**PASSAGE TO READ:**

= = = = =

Meat Market by Juno Dawson

Meat Market cover

Meat Market is a gripping novel about the modern fashion industry and how a whirlwind success story can expose its dark side. Jana Novak is sixteen, lives on a south London estate, and is about to start sixth form when she is scouted at Thorpe Park by a modelling agency. She’s always been mocked for her height, but now it seems it’s a good thing. Soon she is learning the ways of the fashion industry—castings, shoots, fashion week—and being catapulted into the spotlight, but the fashion industry has a dirty side beneath the veneer and Jana quickly becomes acquainted with it.

Dawson turns her trademark bite towards the fashion industry, creating a YA novel that doesn’t shy away from topics such as drugs, sexual assault, and eating disorders, but also looks deeper at the loneliness of the industry and of teenagers becoming famous. What makes Meat Market distinctive is both the no-nonsense approach to these topics and the details of being a teenager. Jana is trying to stay grounded, but the details make the novel itself stay grounded despite the storyline that will be far beyond most readers’ experiences. Jana’s friendships twist and change in a realistic way, but also show that despite the often horrible and seemingly competitive nature of the fashion world, she does make some real connections with people in it that allow the narrative to reach its climax.

As she did in Clean, Dawson shows the young adult novels can (and should) tackle some intense themes, not hiding behind dystopia or alternate universes but make the world feel realistic and yet something most readers won’t experience. For some the subject matter might be a bit too much, but for others it will show the world beyond the Instagram photos.

Water Shall Refuse Them by Lucie McKnight Hardy

Water Shall Refuse Them cover

Water Shall Refuse Them is an retro coming-of-age novel with a horror edge, set in a heatwave in 1970s rural Wales. Sixteen-year-old Nif, her little brother Lorry, and her parents are spending the summer in a cottage in Wales following the death of her sister. Instead of healing, the sweltering atmosphere and isolation only exacerbates their problems: her mother’s grief, her father’s frustration, Nif’s own belief in strange rituals that might bring her answers. Nif meets a strange teenage boy, Mally, who has his own secrets, but neither he nor his mother Janet seem to be quite what the family need and the locals seem to hate them.

= = = = =

**TASK STATEMENT:**
According to the book reviews, where is Jana Novak scouted by a modelling agency?

**AVAILABLE DATA:**
= = = = =

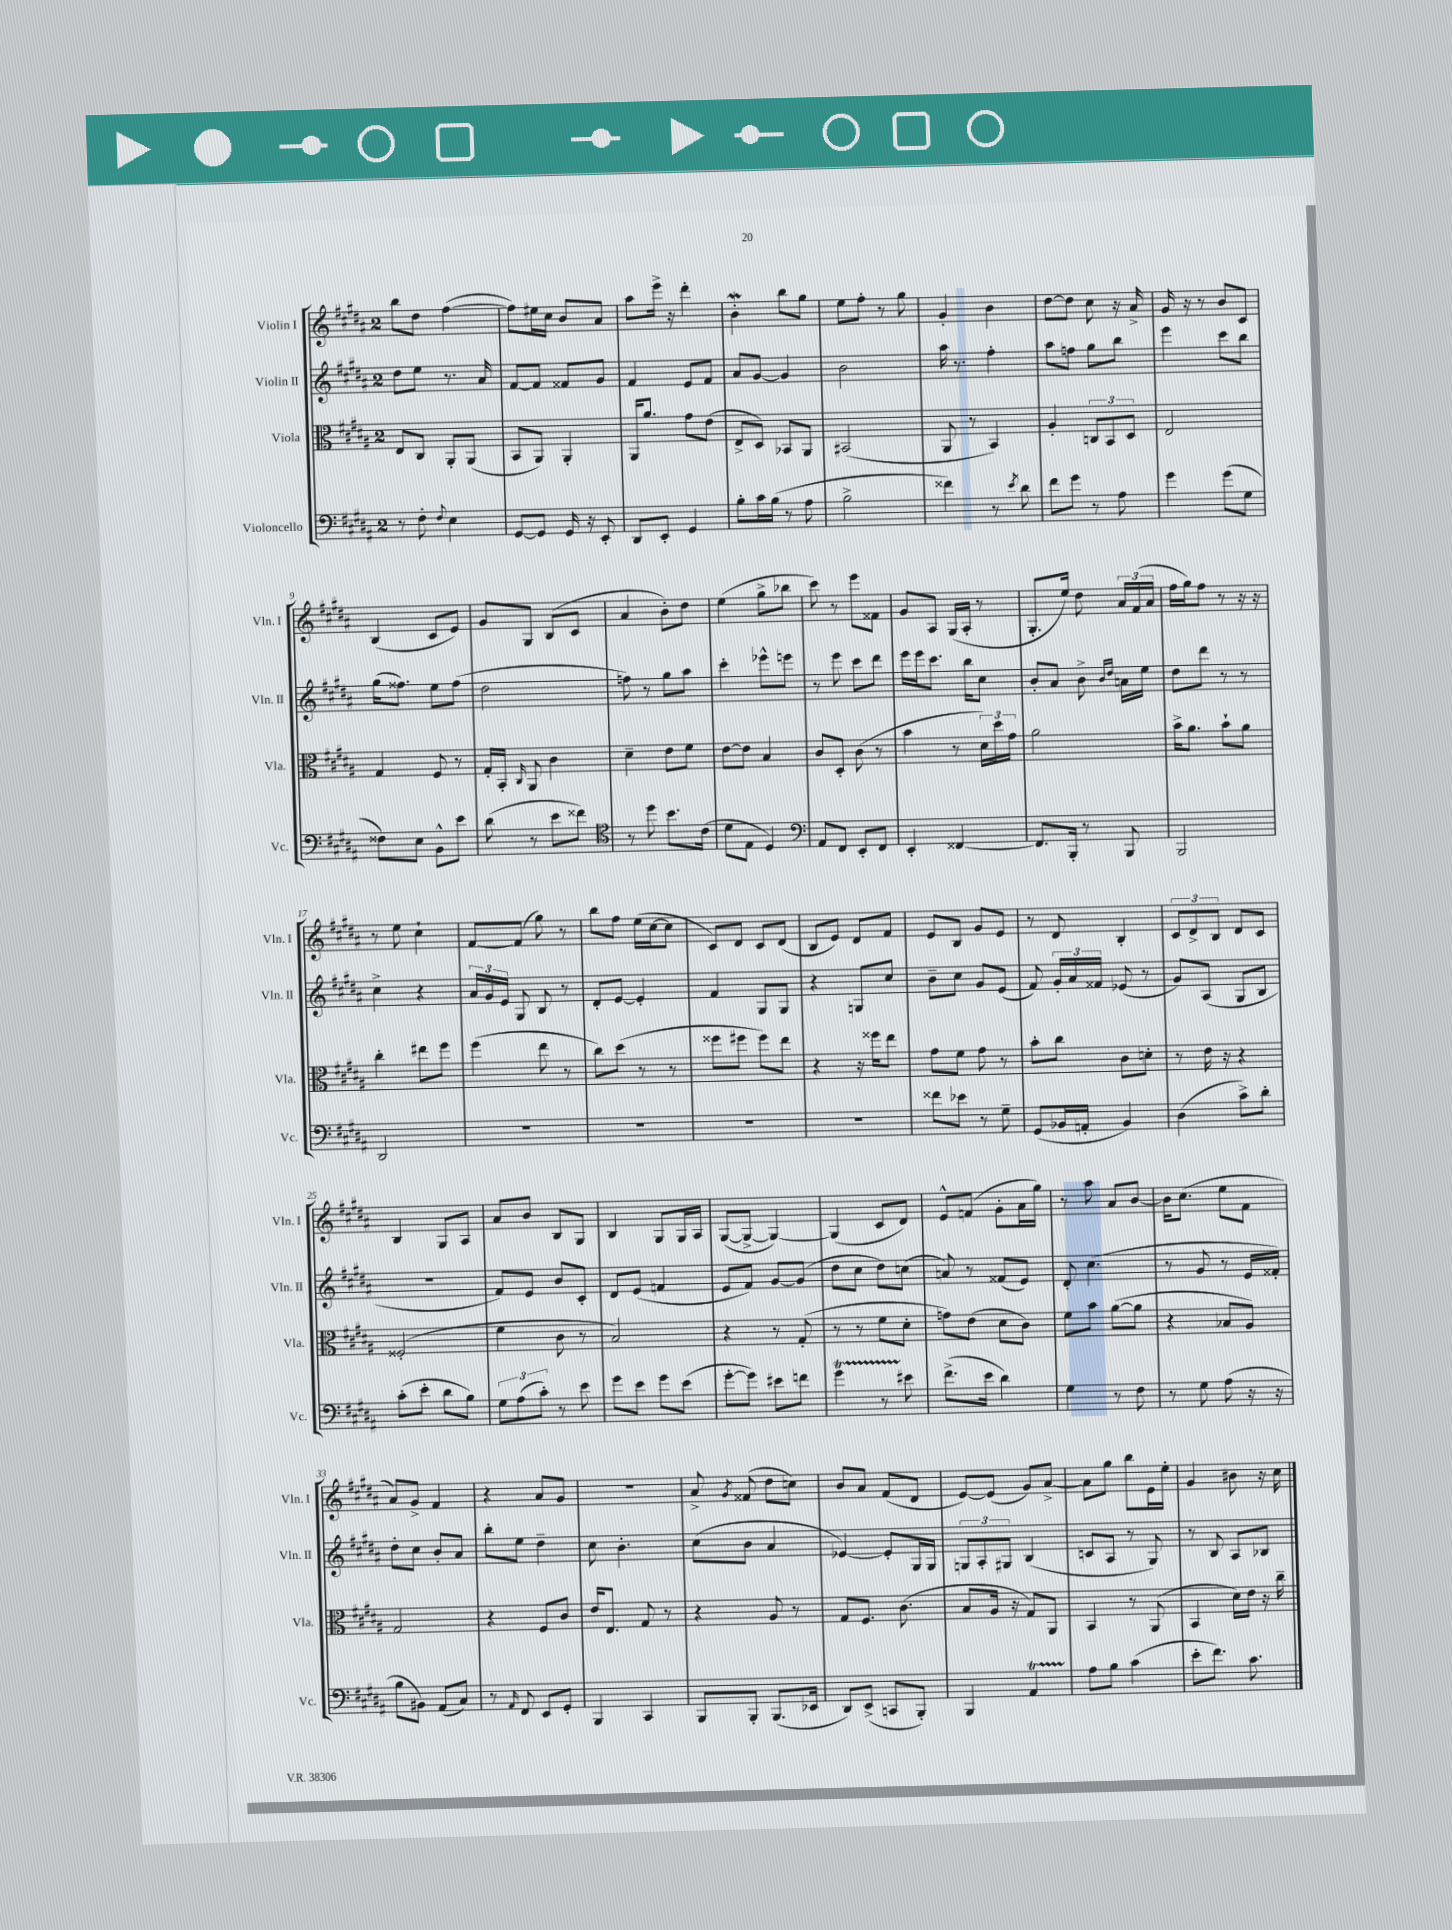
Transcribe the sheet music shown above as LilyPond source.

= = = = =

**FINAL ANSWER:**
At Thorpe Park.